Dueling Bandits: From Two-dueling to Multi-dueling
This work addresses the problem of efficient decision-making with subjective feedback on multiple options for applications like recommendation systems, though it is incremental as it builds on existing dueling bandit frameworks.
The paper tackles the multi-dueling bandit problem by extending from two-dueling to multiple options, proposing algorithms like DoublerBAI, MultiSBM-Feedback, and MultiRUCB that achieve O(ln T) regret bounds, with MultiSBM-Feedback reducing the constant factor by almost half compared to benchmarks.

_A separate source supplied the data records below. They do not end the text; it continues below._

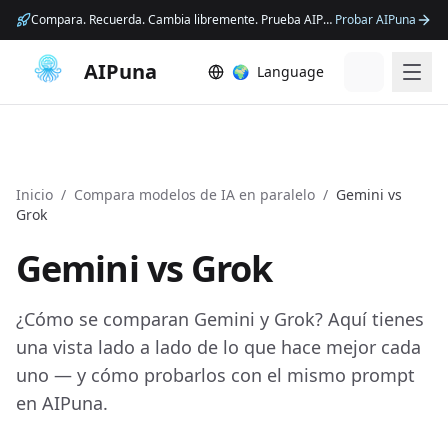
Compara. Recuerda. Cambia libremente. Prueba AIPuna.
Probar AIPuna
AIPuna
🌍
Language
Inicio
/
Compara modelos de IA en paralelo
/
Gemini
vs
Grok
Gemini
vs
Grok
¿Cómo se comparan Gemini y Grok? Aquí tienes
una vista lado a lado de lo que hace mejor cada
uno — y cómo probarlos con el mismo prompt
en AIPuna.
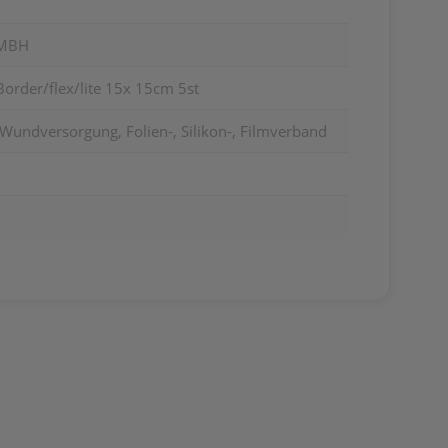
GMBH
order/flex/lite 15x 15cm 5st
Wundversorgung, Folien-, Silikon-, Filmverband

We study a general multi-dueling bandit problem, where an agent compares multiple options simultaneously and aims to minimize the regret due to selecting suboptimal arms. This setting generalizes the traditional two-dueling bandit problem and finds many real-world applications involving subjective feedback on multiple options. We start with the two-dueling bandit setting and propose two efficient algorithms, DoublerBAI and MultiSBM-Feedback. DoublerBAI provides a generic schema for translating known results on best arm identification algorithms to the dueling bandit problem, and achieves a regret bound of $O(\ln T)$. MultiSBM-Feedback not only has an optimal $O(\ln T)$ regret, but also reduces the constant factor by almost a half compared to benchmark results. Then, we consider the general multi-dueling case and develop an efficient algorithm MultiRUCB. Using a novel finite-time regret analysis for the general multi-dueling bandit problem, we show that MultiRUCB also achieves an $O(\ln T)$ regret bound and the bound tightens as the capacity of the comparison set increases. Based on both synthetic and real-world datasets, we empirically demonstrate that our algorithms outperform existing algorithms.